By Sarah Lafen
Impunity Watch Desk Reporter, North America
MEXICO CITY, Mexico — Within the past two weeks, two mass graves have been found in Veracruz, Mexico that are attributed to the work of local drug cartels. Sometime within this past week, over 250 human skulls were found in a mass grave in the Mexican state Veracruz, according to state attorney general Jorge Winckler. Winckler did not comment on the exact day they found the grave, however he noted that this particular site might be the largest grave in Mexico.
Mexican authorities believe the human remains belong to victims of drug cartels and organized crime from recent years. Identification of the remains has begun, however has proved to be a slow and complicated process. Authorities are working to match the skulls to those in their database of missing people. Members of Colectivo Solecito, a group of relatives of the missing victims, aided discovery of the mass grave.

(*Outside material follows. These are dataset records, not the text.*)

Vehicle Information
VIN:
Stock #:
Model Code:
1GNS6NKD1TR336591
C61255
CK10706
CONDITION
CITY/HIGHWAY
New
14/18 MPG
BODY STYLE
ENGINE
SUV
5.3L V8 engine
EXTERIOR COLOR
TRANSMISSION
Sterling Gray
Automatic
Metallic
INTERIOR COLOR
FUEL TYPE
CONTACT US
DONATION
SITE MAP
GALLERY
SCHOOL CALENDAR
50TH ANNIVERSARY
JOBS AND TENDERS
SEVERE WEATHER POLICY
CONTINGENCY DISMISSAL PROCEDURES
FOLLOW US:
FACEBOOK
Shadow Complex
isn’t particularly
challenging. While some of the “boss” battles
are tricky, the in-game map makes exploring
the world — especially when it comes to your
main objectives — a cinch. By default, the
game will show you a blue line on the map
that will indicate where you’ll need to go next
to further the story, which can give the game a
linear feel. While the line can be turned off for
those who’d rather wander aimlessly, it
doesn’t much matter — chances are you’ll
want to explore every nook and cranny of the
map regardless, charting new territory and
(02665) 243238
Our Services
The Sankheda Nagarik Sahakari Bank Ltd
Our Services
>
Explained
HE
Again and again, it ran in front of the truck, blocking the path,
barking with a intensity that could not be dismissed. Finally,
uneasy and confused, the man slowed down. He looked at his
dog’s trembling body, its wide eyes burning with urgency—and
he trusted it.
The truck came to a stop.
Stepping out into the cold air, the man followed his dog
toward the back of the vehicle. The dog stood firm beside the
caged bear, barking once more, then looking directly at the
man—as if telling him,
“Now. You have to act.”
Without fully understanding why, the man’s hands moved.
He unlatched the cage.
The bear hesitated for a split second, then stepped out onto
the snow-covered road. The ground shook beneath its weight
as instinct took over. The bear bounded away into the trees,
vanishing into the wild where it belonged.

Martha Gonzalez, a member of Colectivo Solecito, noted that some will finally get closure as a result of the discovery. She recognized that although the authorities just give her the bones of her victim relative, she will be able to keep them somewhere safe, “put a flower on it,” and will be able to know they “are really there and resting.”
This past Sunday, another 47 skulls were unearthed from a few different locations near the town of Alvarado. Winckler said that the remains were found in eight different unmarked graves found within a 120-square meter area. So far, authorities have been able to match the remains to five people.
Winckler blames drug traffickers for using Veracruz for many years as a dumping ground for bodies. An ongoing turf war between the Zetas cartel and the Jalisco New Generation cartel is suspected to contribute to the high amounts of violence in the area. On March 1, 2017, 11 bodies were found near a popular tourist site.
Winckler also blamed the previous state government for not taking enough action to find and identify the bodies of people reported missing. Alluding to former governor Javier Duarte, who has charges of money laundering, organized crime, and looting state coffers against him, Winckler pointed out that “[f]or many years, the drug cartels disappeared people and the authorities were complacent.”